Pour « briser le silence », un rapport sur les violences de surveillants de prison contre les détenus

Par afp
3 juin 2019 04:00 Mis à jour: 12 juillet 2019 20:58

Quand les agressions, derrière les portes closes des prisons, sont le fait des surveillants : l’Observatoire international des prisons (OIP) publie lundi un rapport sur les violences commises sur les détenus et dénonce le règne de l’« omerta » et de l’« impunité ».

« À l’heure où les violences policières sont régulièrement pointées du doigt, rappelons qu’il est un autre espace, non public, où la légitimité de la violence étatique devrait être questionnée et où aucun débordement ne devrait être toléré : la prison », écrit Cécile Marcel, directrice de la section française de l’OIP.

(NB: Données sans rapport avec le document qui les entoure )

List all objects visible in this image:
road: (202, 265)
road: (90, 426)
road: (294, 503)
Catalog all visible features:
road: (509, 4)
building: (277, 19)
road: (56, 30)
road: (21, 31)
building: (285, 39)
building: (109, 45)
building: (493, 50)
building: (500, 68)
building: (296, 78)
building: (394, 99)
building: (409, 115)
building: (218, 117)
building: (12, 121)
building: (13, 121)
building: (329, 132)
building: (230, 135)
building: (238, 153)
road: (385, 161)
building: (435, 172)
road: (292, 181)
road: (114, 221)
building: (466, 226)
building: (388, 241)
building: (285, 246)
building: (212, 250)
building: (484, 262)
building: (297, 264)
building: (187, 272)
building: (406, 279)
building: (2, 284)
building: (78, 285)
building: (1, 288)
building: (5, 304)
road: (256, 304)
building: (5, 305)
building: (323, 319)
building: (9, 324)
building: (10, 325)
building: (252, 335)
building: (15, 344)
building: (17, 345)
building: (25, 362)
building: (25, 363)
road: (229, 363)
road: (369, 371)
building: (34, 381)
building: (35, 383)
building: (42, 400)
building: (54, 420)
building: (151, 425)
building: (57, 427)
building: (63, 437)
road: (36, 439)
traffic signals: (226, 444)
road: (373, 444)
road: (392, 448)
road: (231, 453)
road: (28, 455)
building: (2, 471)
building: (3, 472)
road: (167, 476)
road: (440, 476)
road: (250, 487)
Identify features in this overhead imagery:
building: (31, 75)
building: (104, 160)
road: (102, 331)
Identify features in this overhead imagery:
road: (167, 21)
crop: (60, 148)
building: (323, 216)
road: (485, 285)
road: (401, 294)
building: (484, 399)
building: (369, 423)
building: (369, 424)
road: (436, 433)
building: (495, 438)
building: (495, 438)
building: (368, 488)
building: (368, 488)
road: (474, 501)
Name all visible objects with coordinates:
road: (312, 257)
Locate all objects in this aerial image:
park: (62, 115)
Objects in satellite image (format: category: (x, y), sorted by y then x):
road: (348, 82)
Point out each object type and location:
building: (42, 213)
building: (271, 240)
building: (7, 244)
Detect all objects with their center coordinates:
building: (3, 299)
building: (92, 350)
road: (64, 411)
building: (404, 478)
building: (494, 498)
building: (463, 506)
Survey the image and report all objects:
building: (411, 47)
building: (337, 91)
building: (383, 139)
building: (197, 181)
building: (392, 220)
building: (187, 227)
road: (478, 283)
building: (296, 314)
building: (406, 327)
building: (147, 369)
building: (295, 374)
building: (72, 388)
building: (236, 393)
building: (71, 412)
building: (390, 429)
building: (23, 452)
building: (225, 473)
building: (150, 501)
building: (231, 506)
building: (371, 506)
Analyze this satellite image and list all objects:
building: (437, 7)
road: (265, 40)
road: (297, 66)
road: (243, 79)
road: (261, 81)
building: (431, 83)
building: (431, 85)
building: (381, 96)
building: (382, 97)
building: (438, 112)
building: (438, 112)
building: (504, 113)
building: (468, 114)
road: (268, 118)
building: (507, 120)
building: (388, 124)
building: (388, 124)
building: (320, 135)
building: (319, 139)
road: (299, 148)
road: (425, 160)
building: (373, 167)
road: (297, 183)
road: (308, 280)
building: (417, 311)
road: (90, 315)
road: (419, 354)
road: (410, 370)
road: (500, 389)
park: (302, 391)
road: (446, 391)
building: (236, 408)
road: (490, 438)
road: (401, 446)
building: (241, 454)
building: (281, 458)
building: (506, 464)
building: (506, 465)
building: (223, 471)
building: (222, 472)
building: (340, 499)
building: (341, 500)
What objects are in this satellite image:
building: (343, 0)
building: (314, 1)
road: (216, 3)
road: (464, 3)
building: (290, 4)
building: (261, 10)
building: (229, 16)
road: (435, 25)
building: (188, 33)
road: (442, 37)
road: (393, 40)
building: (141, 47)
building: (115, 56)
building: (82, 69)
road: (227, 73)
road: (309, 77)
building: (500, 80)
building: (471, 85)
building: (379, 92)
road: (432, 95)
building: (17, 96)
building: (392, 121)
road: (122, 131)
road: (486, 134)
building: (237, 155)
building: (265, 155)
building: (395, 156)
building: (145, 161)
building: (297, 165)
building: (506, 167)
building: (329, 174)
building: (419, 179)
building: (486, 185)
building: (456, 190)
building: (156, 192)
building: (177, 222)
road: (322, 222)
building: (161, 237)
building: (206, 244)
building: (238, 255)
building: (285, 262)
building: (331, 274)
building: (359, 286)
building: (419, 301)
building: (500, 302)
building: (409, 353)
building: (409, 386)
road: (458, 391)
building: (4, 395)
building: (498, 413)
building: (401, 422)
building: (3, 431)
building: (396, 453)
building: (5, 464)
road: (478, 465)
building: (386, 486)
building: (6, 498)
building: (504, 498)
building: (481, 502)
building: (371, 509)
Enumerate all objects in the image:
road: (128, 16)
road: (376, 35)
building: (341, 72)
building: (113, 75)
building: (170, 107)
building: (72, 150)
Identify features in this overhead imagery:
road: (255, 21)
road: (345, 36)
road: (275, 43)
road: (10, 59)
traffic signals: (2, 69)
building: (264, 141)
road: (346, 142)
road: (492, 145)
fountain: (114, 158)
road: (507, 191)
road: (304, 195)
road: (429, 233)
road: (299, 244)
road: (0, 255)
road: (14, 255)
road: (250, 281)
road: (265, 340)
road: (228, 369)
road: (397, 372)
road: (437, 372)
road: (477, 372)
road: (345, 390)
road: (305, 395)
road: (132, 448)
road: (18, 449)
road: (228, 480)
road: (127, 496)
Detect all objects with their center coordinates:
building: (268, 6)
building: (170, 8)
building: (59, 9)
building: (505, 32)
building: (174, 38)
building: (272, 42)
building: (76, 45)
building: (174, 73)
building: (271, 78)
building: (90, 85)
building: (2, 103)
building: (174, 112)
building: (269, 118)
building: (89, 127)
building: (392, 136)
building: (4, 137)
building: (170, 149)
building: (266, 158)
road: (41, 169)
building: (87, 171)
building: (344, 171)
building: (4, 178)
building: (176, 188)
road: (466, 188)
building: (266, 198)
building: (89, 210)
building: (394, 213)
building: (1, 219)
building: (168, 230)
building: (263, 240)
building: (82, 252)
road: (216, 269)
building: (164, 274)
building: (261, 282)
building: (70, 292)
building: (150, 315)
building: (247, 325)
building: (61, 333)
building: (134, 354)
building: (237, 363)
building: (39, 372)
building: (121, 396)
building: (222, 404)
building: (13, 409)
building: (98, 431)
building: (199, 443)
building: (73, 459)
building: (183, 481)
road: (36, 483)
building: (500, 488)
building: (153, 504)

L’association de défense des droits des détenus dénonce « un système qui permet à ces violences de se perpétuer, quand bien même elles resteraient le fait d’un petit nombre », « un système sur lequel repose une chape de plomb ».

Il a fallu douze mois pour réaliser cette enquête, qui s’appuie sur cent entretiens, la plupart sous couvert d’anonymat avec des détenus, des avocats, des surveillants, des directeurs de prison, des magistrats etc. Il n’existe, explique l’association, aucune donnée officielle, aucune statistique sur le sujet. Impossible donc de mesurer l’étendue de ces violences.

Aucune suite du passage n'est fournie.